JavaScript

Minimizing DFA using Hopcroft's algorithm?

Hello experts!
So I constructed a DFA from an NFA constructed from a regular expression, the task was to minimize the DFA using Hopcroft's algorithm. My DFA is represented as a JSON object and looks like this:

{
  0: [{
    from: 97,
    to: 97,
    shift: 1
  }],
  1: [{
    from: 97,
    to: 97,
    shift: 3
  }, {
    from: 98,
    to: 98,
    shift: 2
  }],
  2: [{
    from: 98,
    to: 98,
    shift: 4
  }],
  3: [{
    from: 97,
    to: 97,
    shift: 3
  }, {
    from: 98,
    to: 98,
    shift: 4
  }],
  4: [{
    from: 98,
    to: 98,
    shift: 4
  }]
}

The keys of the object, respectively, are the numbers of the states (0 is the starting state), each state is an array of objects, each of which is an interval of characters (from, to) and the state to which the transition must be made (shift).
I would like to get the minimum DFA from the presented.

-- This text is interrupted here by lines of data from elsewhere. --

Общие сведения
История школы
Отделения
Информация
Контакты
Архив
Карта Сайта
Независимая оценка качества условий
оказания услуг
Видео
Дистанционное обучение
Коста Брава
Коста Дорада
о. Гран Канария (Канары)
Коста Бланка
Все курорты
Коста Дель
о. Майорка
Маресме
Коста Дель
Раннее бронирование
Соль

One method is to construct a table of pairs of states using Hopcroft's algorithm, then go through the table and find identical states (those that go to the same states for the same symbols). I don't fully understand how minimization works in Hopcroft's algorithm, but what I understand makes me think that it can be done more simply.
So my minimization algorithm is as follows:
1. For each state (denoted as 0, 1, 2, 3, 4 in my example), you need to get a unique hash identifying it (for example, for state 0 it will be: from=97,to=97,shift=1, for state 1 it will be: from=97,to=97,shift=3&from=98,to=98,shift=2 and so on...)
2. Compare the received hashes and if we find two identical, then the states for which they were generated can be glue together (merge). In my example, the hash of state 2 will be: from=98&shift=4&to=98, and the hash of state 4 will be: from=98&shift=4&to=98, they are the same, so we can glue them together to get a new state 5, after that DFA will be look like this:

{
  0: [{
    from: 97,
    to: 97,
    shift: 1
  }],
  1: [{
    from: 97,
    to: 97,
    shift: 3
  }, {
    from: 98,
    to: 98,
    shift: 5
  }],
  3: [{
    from: 97,
    to: 97,
    shift: 3
  }, {
    from: 98,
    to: 98,
    shift: 5
  }],
  5: [{
    from: 98,
    to: 98,
    shift: 5
  }]
}

3. Repeat steps 1, 2 until we have no states with matching hashes, for example, the next step is to merge states 1 and 3 to create a new state 6, which will give us the following DFA:

{
  0: [{
    from: 97,
    to: 97,
    shift: 6
  }],
  6: [{
    from: 97,
    to: 97,
    shift: 6
  }, {
    from: 98,
    to: 98,
    shift: 5
  }],
  5: [{
    from: 98,
    to: 98,
    shift: 5
  }]
}

4. There are no more identical states, so we are done.
Now the actual question ... is this bicycle invented by me similar in the result (and general meaning) to Hopcroft's algorithm?